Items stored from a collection
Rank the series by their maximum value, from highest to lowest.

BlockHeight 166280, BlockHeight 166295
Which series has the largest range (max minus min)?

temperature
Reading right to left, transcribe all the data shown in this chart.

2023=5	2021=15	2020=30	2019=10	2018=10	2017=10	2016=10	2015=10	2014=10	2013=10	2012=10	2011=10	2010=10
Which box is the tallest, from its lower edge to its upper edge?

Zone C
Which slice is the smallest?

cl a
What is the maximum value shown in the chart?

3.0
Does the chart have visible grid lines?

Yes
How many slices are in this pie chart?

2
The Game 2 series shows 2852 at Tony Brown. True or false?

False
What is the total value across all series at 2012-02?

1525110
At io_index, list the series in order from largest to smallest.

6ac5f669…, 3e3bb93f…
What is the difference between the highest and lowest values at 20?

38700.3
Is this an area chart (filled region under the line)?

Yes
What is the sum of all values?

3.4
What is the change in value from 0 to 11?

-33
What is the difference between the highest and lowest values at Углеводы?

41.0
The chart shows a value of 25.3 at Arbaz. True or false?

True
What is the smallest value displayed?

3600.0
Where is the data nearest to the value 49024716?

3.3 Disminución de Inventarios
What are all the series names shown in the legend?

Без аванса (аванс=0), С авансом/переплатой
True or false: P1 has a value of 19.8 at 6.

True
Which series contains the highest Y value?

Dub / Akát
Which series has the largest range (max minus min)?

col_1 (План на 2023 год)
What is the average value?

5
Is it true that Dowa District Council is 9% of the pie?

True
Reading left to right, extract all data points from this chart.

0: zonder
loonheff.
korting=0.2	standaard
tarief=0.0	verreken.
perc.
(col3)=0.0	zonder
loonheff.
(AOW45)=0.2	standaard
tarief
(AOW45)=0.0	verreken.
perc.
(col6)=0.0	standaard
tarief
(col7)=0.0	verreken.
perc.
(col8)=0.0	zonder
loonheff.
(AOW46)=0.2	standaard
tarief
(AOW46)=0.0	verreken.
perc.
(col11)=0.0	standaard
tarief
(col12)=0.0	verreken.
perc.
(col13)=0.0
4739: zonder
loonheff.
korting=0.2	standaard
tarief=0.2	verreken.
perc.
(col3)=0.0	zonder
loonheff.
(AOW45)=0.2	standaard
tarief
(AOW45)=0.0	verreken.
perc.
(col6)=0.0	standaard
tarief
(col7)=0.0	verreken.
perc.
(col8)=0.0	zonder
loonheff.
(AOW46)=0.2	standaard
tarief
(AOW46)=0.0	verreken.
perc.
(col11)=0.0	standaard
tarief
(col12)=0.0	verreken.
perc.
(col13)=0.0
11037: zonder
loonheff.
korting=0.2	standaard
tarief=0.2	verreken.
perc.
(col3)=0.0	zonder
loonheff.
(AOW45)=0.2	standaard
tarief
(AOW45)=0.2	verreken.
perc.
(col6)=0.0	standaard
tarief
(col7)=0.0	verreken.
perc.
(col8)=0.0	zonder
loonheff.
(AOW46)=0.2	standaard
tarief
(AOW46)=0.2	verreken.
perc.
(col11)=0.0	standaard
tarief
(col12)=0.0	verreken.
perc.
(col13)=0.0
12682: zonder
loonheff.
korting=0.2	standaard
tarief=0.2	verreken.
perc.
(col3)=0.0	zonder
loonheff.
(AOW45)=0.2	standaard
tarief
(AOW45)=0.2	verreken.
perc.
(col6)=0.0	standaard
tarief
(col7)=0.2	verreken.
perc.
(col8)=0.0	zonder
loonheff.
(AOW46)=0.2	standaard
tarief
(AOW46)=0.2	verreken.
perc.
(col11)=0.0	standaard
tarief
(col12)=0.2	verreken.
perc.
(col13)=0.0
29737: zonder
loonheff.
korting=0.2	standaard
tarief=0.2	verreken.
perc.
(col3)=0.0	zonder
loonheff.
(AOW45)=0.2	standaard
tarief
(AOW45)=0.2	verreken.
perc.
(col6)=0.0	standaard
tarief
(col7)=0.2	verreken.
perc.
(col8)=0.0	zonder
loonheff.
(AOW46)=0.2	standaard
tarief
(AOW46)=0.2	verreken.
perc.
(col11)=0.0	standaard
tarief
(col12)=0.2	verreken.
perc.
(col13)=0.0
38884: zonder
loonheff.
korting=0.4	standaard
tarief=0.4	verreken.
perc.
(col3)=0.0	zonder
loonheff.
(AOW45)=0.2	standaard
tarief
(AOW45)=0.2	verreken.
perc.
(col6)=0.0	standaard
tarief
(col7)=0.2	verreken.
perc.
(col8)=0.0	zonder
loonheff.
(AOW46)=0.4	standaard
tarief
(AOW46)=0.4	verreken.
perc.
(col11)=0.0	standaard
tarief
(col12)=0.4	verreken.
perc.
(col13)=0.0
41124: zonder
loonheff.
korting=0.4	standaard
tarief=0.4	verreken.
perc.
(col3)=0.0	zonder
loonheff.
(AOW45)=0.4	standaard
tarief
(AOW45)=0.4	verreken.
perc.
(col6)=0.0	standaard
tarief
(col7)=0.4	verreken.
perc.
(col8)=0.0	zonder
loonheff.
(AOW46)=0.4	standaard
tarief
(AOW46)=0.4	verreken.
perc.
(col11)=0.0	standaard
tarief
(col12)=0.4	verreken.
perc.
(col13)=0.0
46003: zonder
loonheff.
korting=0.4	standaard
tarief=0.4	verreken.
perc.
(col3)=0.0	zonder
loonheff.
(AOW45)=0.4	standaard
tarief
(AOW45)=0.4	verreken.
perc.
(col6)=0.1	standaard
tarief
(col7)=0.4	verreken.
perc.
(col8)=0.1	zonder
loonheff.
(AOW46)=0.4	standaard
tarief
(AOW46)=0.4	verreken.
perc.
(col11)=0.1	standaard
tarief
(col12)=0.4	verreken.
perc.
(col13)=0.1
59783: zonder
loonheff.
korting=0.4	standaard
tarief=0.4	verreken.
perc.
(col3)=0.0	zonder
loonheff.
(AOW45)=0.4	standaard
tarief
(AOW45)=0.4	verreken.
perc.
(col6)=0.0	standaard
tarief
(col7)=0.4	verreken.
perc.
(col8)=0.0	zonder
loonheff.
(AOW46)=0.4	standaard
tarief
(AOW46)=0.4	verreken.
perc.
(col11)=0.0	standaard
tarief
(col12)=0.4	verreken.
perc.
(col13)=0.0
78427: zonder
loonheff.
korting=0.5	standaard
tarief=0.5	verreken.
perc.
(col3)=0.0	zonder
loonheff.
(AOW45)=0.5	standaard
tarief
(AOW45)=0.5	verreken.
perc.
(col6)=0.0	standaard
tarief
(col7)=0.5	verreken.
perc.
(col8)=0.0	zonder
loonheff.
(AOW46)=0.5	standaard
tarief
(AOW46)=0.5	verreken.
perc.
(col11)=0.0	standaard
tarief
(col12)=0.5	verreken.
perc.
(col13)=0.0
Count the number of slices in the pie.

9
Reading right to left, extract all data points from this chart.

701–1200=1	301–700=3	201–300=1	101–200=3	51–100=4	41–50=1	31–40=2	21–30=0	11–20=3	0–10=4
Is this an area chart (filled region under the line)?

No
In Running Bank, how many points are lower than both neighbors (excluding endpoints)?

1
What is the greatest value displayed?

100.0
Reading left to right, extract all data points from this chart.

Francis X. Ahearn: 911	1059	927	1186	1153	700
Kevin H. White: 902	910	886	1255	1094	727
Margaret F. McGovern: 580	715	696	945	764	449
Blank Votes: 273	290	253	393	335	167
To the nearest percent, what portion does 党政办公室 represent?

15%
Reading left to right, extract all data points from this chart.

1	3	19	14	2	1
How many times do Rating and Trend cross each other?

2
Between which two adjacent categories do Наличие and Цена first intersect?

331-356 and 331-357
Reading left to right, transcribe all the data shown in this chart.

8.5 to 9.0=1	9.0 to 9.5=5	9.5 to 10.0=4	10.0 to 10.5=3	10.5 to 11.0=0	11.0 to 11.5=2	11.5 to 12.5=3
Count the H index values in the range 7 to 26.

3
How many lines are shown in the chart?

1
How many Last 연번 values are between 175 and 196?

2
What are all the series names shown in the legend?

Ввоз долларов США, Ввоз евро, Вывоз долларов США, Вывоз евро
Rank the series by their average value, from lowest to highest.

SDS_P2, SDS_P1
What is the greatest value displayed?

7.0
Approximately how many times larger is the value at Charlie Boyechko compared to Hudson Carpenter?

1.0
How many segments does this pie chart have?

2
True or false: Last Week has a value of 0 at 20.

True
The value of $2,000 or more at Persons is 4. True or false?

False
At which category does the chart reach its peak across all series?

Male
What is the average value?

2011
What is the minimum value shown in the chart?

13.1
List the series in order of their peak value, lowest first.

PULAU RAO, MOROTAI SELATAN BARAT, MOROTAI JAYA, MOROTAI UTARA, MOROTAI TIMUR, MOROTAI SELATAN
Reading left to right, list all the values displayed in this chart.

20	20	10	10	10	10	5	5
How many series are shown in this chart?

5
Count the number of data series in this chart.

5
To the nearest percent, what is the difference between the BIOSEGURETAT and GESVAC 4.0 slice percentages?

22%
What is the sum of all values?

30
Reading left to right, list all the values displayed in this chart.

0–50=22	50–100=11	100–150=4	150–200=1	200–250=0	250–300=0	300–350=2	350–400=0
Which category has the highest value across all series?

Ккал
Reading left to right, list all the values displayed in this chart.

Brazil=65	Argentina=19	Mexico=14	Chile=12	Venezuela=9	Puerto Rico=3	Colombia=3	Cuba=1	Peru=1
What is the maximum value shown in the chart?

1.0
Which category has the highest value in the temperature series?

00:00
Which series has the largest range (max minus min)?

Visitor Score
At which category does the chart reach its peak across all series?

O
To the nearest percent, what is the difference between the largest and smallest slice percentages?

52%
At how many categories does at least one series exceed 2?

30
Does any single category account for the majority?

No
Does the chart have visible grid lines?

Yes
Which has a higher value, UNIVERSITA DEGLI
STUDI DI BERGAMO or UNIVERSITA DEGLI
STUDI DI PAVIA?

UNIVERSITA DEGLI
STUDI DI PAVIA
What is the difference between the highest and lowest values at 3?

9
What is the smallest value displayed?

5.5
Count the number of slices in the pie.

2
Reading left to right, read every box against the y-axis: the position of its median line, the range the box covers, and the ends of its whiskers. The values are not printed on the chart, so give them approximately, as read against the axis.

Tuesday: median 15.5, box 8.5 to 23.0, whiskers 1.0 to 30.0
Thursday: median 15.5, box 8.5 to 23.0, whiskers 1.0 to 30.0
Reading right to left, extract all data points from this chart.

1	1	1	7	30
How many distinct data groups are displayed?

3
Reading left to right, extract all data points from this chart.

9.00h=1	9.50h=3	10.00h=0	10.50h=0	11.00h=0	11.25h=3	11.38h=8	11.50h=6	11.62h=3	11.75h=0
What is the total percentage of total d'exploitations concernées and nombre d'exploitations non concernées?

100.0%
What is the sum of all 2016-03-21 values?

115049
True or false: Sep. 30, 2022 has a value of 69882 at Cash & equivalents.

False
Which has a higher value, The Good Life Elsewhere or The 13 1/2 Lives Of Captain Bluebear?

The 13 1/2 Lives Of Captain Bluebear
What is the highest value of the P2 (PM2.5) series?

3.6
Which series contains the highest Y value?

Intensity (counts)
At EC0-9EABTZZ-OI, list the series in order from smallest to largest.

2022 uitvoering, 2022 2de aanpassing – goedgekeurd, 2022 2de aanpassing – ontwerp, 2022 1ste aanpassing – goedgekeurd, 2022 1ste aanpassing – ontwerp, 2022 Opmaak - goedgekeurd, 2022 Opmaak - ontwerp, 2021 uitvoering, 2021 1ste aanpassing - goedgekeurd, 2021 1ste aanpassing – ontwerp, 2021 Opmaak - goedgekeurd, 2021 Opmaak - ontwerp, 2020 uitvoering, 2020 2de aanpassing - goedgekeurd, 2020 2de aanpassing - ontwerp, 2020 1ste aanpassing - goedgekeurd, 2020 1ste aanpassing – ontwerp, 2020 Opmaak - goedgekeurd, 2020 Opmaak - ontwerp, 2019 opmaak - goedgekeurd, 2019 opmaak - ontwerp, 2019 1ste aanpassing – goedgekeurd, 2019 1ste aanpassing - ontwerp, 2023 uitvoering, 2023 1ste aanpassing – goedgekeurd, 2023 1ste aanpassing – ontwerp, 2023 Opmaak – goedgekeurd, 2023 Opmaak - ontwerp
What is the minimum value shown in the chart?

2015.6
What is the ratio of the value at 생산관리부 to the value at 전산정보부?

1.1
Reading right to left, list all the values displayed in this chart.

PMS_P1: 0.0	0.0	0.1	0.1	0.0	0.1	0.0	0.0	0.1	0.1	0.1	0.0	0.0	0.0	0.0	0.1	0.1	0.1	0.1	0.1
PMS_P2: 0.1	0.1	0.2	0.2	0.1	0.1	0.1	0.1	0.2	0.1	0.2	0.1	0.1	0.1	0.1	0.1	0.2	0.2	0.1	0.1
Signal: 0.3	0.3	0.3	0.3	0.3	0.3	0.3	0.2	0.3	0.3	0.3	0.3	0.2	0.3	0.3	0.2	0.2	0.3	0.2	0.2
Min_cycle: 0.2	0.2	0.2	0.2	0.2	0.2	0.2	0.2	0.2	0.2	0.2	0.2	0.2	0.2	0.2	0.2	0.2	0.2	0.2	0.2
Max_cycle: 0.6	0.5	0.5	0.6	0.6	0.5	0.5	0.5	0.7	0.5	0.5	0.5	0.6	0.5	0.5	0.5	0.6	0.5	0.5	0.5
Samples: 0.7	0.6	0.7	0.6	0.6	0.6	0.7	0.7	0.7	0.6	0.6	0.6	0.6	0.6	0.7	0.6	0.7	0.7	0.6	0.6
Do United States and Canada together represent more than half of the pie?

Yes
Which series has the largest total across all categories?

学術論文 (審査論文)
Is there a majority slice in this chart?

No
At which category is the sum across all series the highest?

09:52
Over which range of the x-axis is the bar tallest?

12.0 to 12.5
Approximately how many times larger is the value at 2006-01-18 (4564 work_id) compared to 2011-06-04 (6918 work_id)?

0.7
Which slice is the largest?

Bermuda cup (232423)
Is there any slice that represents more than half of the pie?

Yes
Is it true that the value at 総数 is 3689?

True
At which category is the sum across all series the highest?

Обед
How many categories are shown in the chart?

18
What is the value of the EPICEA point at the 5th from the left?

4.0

→ DIRECTIVE
How many lines in the records above contain the word "across"? Case matters, so match capitals and lowercase letters precisely. Reply with the number only.

→ OUTPUT
7